Diamonds are rare, naturally occurring minerals composed of carbon and it is the hardest substance known to man. They have continued to be the most popular gemstone for wedding jewellery. However, do you know that there is so much more to selecting a diamond than just its size?

 

The 4C’s of Diamond Quality

The 4C’s are the global standard for evaluating the quality of any diamond and they were developed by the Gemological Institute of America (GIA) in 1953. The 4C’s constitute a diamond’s cut, colour, carat, and clarity; this grading system is universal and is a trusted indication of quality.

 All Carrie K. diamonds are certified by the GIA. So, rest assured that all our diamonds come with a GIA Grading Dossier! Other than the report, a true GIA certified diamond will have its unique numbers inscribed on its girdle.

 

Cut


A diamond’s cut is not its shape (round, pear, asscher etc). It is the symmetry, facets and polish that come together to maximise the brilliance and sparkle of a diamond. Different shapes are cut differently to scintillate light and if the cut is too shallow or deep, the diamond will sparkle less and appear darker. This is one of the most important qualities you should not compromise. So, what you should be looking for is called the ideal cut!

## DATASET ENTRIES
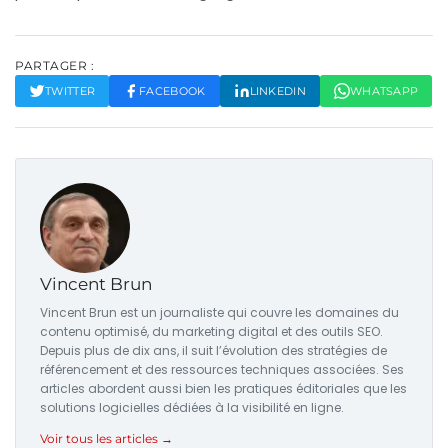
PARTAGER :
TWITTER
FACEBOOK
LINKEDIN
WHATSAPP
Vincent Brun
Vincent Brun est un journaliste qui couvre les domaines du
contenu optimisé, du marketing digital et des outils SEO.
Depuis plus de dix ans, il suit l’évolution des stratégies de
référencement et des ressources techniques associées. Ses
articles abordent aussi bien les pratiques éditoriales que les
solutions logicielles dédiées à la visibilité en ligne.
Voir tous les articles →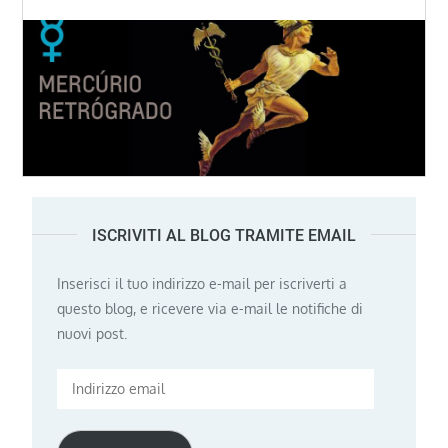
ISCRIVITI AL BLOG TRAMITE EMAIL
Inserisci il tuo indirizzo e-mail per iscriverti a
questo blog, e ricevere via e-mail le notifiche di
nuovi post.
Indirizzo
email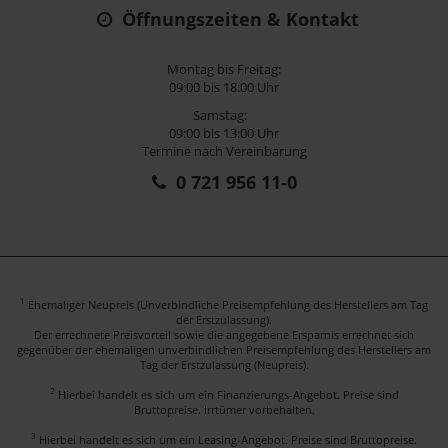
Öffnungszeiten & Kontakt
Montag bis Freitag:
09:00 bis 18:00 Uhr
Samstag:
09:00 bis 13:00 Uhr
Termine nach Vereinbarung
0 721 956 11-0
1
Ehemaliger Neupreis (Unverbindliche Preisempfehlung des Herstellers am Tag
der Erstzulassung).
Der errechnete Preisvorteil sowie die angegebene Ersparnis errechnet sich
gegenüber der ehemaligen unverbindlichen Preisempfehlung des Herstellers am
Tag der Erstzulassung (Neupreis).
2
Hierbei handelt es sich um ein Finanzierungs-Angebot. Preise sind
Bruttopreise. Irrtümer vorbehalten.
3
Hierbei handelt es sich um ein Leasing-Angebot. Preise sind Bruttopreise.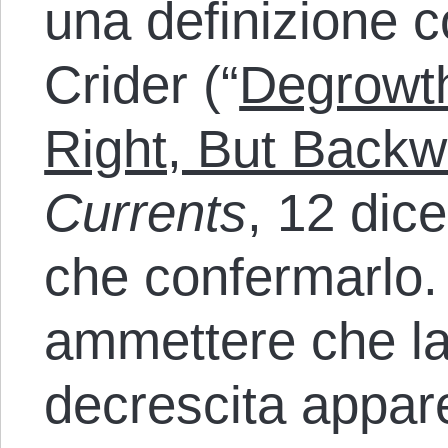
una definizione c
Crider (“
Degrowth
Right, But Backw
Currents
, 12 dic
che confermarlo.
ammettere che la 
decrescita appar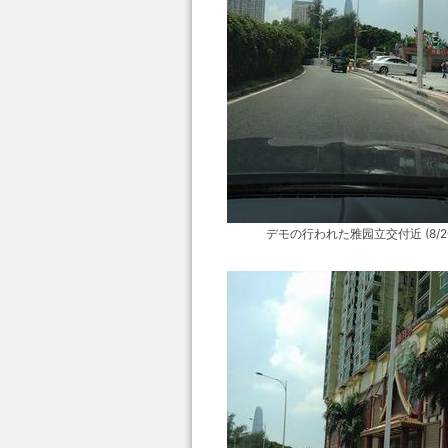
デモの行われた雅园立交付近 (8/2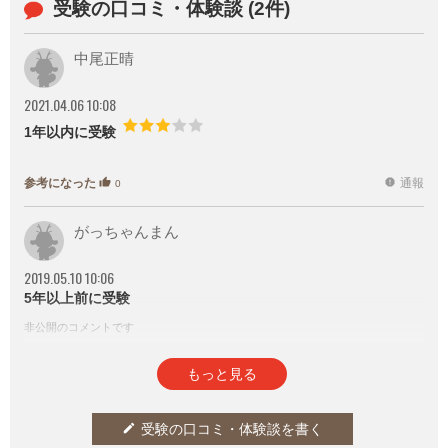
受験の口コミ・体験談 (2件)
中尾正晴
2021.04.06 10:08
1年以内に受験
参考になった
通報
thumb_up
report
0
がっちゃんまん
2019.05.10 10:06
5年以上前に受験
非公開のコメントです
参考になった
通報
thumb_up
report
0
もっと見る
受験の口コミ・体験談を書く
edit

## EXERCISE GOAL
Retype the passage on diamond quality between "The 4C’s are" and "indication of quality.", inclusive. The lines come from a different source than the text.

## RESULT
The 4C’s are the global standard for evaluating the quality of any diamond and they were developed by the Gemological Institute of America (GIA) in 1953. The 4C’s constitute a diamond’s cut, colour, carat, and clarity; this grading system is universal and is a trusted indication of quality.